Book Review #69: Music To Flame Lilies

Name: Music To Flame Lilies
Author: Megha Rao
No. of Pages: 149
Genre: Fiction
Publisher: Tara Press
Price: Rs. 299/- 
Published in: June 2019 

How did I get it? From the publisher. 

THE BLURB SAYS: 

When Noor gets a message from her best friend, months after her death, she cannot help but go back to her hometown in search of answers, and perhaps even her best friend. 

Noor isn't prepared for the village that seems deeply rooted in magic — where villagers pray to local ghosts, spend their evenings watching live possessions in the middle of a forest clearing, have innumerable stories of encounters with demons, or where she is told of people who are haunted to death.

Then there's Kalki, the boy from the wrong side of the tracks, the local black magician, who is always in her way. He may be trouble, but Noor knows he can help her unravel the mystery of her friend’s death, or so she tells herself. 

Caught between magic and reality, Noor is increasingly drawn to the mysticism and drama of her hometown, even as dark forces gather and danger closes in on her. Will she be able to run away? Will she want to?

ABOUT THE AUTHOR:

Megha Rao is a confessional poet and a surrealist artist. Her two fiction titles, It Will Always Be You and A Crazy Kind of Love, were published by Penguin Random House India in 2015 and 2016. Her poetry has been featured on platforms like The Open Road Review, New Asian Writing, Terribly Tiny Tales, ScoopWhoop, eShe Magazine, New Love Times, Why Indian Men Rape, Homegrown and Thought Catalog, Kommune and UnErase. Megha is a Post Graduate in English Literature from the University of Nottingham, UK. When she's not cafe hopping in Mumbai with a bunch of Sylvia Plath poems or Friday Kahlo biographies in her bag, she's curled up on her grandfather's easy chair, her cats on her lap, back home in Trivandrum, Kerala.

MY THOUGHTS: 

The blurb of the book seemed quite interesting and the title mystic.The writing style is lyrical and poetic, understandable since the author is a poet. So, some parts are really pleasing to read. But I felt that the story itself, along with the characters, lacked depth.

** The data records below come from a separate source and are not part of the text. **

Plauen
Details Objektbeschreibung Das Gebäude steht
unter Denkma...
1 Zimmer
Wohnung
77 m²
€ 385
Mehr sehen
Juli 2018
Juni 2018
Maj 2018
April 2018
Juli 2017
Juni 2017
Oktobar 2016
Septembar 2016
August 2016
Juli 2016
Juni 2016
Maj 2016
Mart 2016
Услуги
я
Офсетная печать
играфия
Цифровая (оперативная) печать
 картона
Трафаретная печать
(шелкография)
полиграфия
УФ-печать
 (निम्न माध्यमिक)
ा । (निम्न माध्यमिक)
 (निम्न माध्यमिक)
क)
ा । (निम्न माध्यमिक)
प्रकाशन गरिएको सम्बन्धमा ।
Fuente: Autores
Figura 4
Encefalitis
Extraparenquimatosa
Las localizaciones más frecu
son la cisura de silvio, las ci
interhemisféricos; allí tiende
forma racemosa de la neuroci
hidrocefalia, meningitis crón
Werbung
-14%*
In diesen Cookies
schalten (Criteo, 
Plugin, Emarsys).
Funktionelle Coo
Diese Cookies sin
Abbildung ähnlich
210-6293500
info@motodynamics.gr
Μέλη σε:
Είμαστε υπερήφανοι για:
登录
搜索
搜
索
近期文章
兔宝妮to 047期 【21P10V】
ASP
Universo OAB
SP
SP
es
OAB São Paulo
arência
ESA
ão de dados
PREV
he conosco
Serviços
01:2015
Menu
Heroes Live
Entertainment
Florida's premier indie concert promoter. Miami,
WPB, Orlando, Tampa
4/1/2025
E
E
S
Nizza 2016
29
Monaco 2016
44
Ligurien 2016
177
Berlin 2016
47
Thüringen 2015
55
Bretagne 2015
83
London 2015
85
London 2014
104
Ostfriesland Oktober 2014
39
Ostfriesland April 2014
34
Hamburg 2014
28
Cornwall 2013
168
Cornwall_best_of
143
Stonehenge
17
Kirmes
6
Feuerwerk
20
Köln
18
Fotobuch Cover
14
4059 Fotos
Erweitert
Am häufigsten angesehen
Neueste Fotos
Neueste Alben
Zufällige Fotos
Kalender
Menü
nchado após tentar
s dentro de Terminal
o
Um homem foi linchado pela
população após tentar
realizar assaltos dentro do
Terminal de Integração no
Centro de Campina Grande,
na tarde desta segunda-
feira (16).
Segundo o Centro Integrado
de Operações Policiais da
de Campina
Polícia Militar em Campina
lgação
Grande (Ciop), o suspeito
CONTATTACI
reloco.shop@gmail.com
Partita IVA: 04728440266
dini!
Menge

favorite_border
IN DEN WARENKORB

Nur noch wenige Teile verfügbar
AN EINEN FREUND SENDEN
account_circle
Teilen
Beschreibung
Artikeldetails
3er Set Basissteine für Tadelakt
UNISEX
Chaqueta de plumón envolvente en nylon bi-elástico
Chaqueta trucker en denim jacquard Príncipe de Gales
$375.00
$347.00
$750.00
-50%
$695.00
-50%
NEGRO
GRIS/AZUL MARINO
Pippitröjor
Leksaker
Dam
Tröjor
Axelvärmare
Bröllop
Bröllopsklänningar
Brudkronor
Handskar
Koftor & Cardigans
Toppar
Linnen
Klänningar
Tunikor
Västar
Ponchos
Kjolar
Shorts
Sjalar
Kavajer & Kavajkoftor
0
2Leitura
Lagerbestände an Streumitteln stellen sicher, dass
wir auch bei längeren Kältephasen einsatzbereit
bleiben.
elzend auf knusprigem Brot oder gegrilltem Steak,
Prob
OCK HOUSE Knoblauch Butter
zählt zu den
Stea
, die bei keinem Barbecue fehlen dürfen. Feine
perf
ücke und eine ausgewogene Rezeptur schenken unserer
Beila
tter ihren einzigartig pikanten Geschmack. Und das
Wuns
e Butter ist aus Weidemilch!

Noor is pulled back to her mother's mystical hometown in search of answers to her best friend Kirti's death. But how did Kirti become her best friend? Apart from playing games as children, how were they bonded, what secrets did they share? Nothing is mentioned. As a reader, Kirti and Noor seemed more like childhood friends, who met during holidays, rather than real best friends in adulthood.

Then Noor's family background, her being from Kashmir, the intermittent mention of the unrest in Kashmir, doesn't actually hold much relevance in the plot, other than the fact that her family was relieved that she left Kashmir just before the unrest and its consequential violence.

Then there is Kalki, Noor's love interest and Kirti's big brother. The story is more about the love angle between Noor and Kalki, but some conversations were repetitive. The plot is set in Herga, a small village in Karnataka, depicted as a ghost-town in the making. But there is no proper background to the setting, as to how it became mystical and prone to black magic.

In short, I found the story quite superficial. A one-time read maybe, just to enjoy the lyrical part of it.